Como síntesis, no se ha resuelto de una manera que pueda considerarse satisfactoria y estable a largo plazo, la necesaria restructuración de los diferentes costes de la electricidad en España. No se ha producido una homogeneización del trato que reciben todas las tecnologías, que permita asegurar la desaparición del déficit de tarifa –pese a las reiteradas afirmaciones realizadas por el Gobierno en este sentido, para 2013 primero, y desmentidas por la realidad de ese año 2013, y de lo hasta ahora registrado y previsible para este año 2014- y que eviten el peso oligopólico de cada grupo de empresas, asegurando que se vierten a la red, en cada momento, las energías de producción más eficientes y económicas, con una regulación diferenciada “spot” (precio corriente de cada tipo de tecnología de producción eléctrica) de los mercados, que garantice el menor coste para el usuario. Se ha buscado, en teoría, una remuneración técnicamente equilibrada y proporcional a sus costes de producción, garantizando una rentabilidad histórica (y por lo tanto retroactiva) a cada instalación, lo que implica una clara penalización de las instalaciones más eficientes. Y mientras que Europa evoluciona hacia lo que ya se considera la Tercera Revolución energética, con un papel primordial de la generación distribuida y el autoconsumo, así como por un “mix energético” variado cada vez menos dependiente de las grandes instalaciones controladas por las multinacionales, este Gobierno presenta una regulación que inviabiliza esta alternativa.

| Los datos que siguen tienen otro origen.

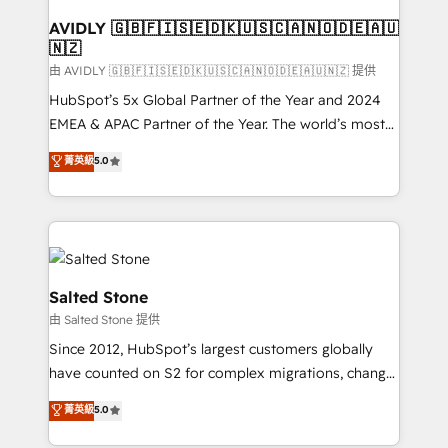
Franchises - Professional Services - And more! How
we help: ✔️ Full HubSpot implementations and portal
AVIDLY 🇬🇧🇫🇮🇸🇪🇩🇰🇺🇸🇨🇦🇳🇴🇩🇪🇦🇺
🇳🇿
optimization ✔️ Data migrations, CRM architecture,
and reporting foundations ✔️ Custom integrations
由 AVIDLY 🇬🇧🇫🇮🇸🇪🇩🇰🇺🇸🇨🇦🇳🇴🇩🇪🇦🇺🇳🇿 提供
and workflow automation ✔️ User adoption
HubSpot’s 5x Global Partner of the Year and 2024
programs, training, and enablement Through project-
EMEA & APAC Partner of the Year. The world’s most
based engagements and ongoing RevOps
experienced and fully accredited HubSpot Solutions
菁英級
5.0
partnerships, we guide organizations through the
Partner. 🚀 With 2,750+ HubSpot projects delivered
revenue maturity model - delivering the right
and 370+ specialists across EMEA, APAC and NAM,
improvements at the right time so operations
we de-risk complex CRM programmes and
evolve strategically and sustainably as the business
accelerate ROI across every HubSpot Hub. 🧭 From
grows.
multi-region migrations to AI-powered automation,
we turn complexity into clarity, human at global
Salted Stone
scale. 🏆 HubSpot’s CEO called us “the partner of the
由 Salted Stone 提供
future.” Others agree it is proof of trust built through
Since 2012, HubSpot’s largest customers globally
measurable impact.
have counted on S2 for complex migrations, change
management, systems integration, and creative
菁英級
5.0
solutions that deliver measurable impact and
transform brand experiences As one of the few full-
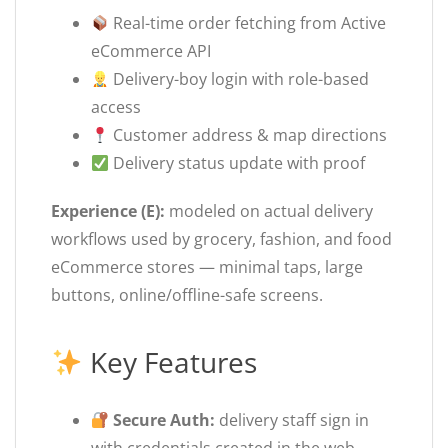
Real-time order fetching from Active
eCommerce API
Delivery-boy login with role-based
access
Customer address & map directions
Delivery status update with proof
Experience (E):
modeled on actual delivery
workflows used by grocery, fashion, and food
eCommerce stores — minimal taps, large
buttons, online/offline-safe screens.
Key Features
Secure Auth:
delivery staff sign in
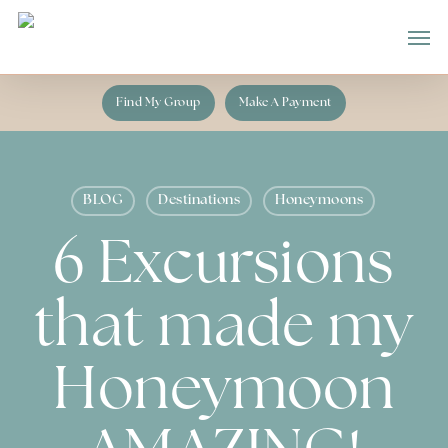
Skip
Men
to
main
content
Find My Group
Make A Payment
BLOG
Destinations
Honeymoons
6 Excursions
that made my
Honeymoon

Nada hay más claro que el hecho de que se necesita una hoja de ruta consensuada entre los principales partidos y agentes sociales y económicos para concertar donde queremos estar energéticamente en el horizonte del 2020 y 2050. La hay en la Unión Europea, pero no la hay en España, y parece que las imprescindibles medidas energéticas –igual que sucede con las ligadas a los gases de efecto invernadero- se van a ir adoptando, por el Gobierno actual, exclusivamente cuando exista un riesgo cierto de sanciones por incumplimiento de las mismas. Sanciones que, naturalmente, irán a cargo de todos los españoles.